━━━━━ Material shown ━━━━━

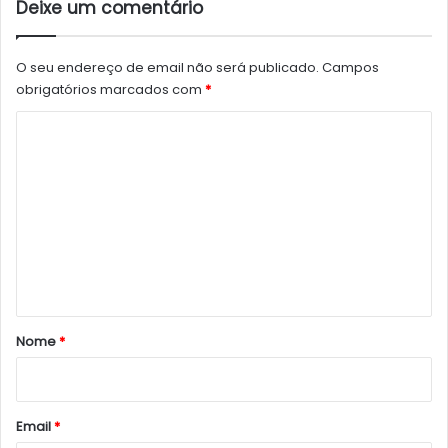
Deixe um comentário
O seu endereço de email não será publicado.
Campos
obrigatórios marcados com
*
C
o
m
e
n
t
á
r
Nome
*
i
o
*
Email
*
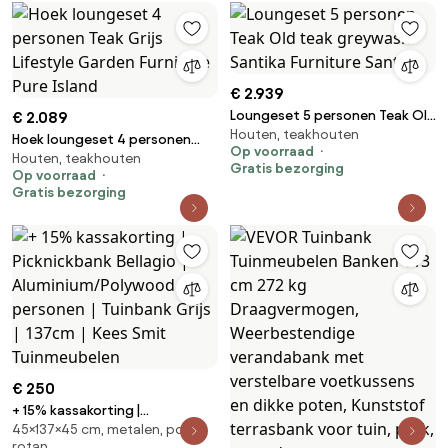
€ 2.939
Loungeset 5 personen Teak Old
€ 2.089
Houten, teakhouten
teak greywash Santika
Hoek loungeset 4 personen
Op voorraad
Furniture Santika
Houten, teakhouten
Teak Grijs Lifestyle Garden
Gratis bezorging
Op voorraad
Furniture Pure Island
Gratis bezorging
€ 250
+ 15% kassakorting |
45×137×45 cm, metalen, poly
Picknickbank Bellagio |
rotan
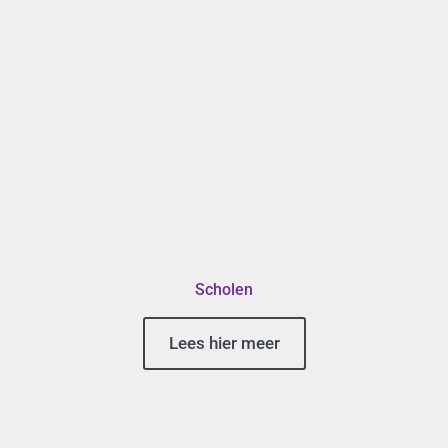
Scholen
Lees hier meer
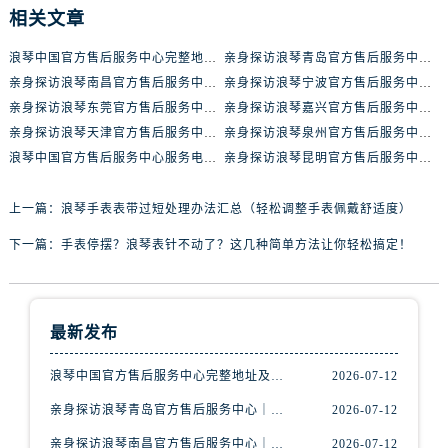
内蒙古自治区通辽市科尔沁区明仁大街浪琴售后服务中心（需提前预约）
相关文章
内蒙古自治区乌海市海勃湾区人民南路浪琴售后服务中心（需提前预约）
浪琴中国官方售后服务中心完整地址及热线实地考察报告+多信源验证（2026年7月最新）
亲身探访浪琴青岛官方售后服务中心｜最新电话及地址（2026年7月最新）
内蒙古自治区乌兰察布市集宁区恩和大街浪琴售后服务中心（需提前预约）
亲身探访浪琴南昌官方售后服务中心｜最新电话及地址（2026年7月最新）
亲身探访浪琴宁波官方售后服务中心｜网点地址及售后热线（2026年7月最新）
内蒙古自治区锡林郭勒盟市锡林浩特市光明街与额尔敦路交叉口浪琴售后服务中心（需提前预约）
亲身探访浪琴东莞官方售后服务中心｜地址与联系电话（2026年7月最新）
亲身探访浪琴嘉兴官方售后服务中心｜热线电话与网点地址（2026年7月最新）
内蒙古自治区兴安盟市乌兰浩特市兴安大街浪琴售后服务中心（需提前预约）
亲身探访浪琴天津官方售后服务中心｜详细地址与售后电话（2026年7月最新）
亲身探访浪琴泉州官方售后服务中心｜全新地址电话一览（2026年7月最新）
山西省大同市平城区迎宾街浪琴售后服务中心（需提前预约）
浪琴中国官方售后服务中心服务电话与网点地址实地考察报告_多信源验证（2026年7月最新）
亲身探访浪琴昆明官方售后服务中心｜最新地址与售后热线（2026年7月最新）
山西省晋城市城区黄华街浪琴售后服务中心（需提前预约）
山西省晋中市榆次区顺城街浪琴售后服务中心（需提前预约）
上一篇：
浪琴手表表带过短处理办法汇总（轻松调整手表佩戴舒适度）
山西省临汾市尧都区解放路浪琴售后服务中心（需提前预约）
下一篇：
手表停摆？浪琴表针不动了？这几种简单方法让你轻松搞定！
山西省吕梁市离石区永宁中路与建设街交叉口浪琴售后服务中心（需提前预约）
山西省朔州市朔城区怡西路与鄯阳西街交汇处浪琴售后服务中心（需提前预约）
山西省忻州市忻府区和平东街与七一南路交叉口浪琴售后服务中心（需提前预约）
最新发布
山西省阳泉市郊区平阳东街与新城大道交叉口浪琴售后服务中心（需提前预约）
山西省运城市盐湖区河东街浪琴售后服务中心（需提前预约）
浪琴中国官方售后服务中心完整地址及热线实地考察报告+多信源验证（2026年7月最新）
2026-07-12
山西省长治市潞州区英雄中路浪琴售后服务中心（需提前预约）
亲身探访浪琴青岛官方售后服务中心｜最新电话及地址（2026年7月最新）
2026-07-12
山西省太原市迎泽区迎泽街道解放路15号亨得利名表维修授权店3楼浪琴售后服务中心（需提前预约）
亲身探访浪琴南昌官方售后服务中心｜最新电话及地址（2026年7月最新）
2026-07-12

━━━━━

## What the exercise asks:
Give back, unchanged, every line from the one with "山西省晋中市榆次区顺城街浪琴售后服务中心（需提前预约）" to the end of the entries above.

## Response:
山西省晋中市榆次区顺城街浪琴售后服务中心（需提前预约）
上一篇：
浪琴手表表带过短处理办法汇总（轻松调整手表佩戴舒适度）
山西省临汾市尧都区解放路浪琴售后服务中心（需提前预约）
下一篇：
手表停摆？浪琴表针不动了？这几种简单方法让你轻松搞定！
山西省吕梁市离石区永宁中路与建设街交叉口浪琴售后服务中心（需提前预约）
山西省朔州市朔城区怡西路与鄯阳西街交汇处浪琴售后服务中心（需提前预约）
山西省忻州市忻府区和平东街与七一南路交叉口浪琴售后服务中心（需提前预约）
最新发布
山西省阳泉市郊区平阳东街与新城大道交叉口浪琴售后服务中心（需提前预约）
山西省运城市盐湖区河东街浪琴售后服务中心（需提前预约）
浪琴中国官方售后服务中心完整地址及热线实地考察报告+多信源验证（2026年7月最新）
2026-07-12
山西省长治市潞州区英雄中路浪琴售后服务中心（需提前预约）
亲身探访浪琴青岛官方售后服务中心｜最新电话及地址（2026年7月最新）
2026-07-12
山西省太原市迎泽区迎泽街道解放路15号亨得利名表维修授权店3楼浪琴售后服务中心（需提前预约）
亲身探访浪琴南昌官方售后服务中心｜最新电话及地址（2026年7月最新）
2026-07-12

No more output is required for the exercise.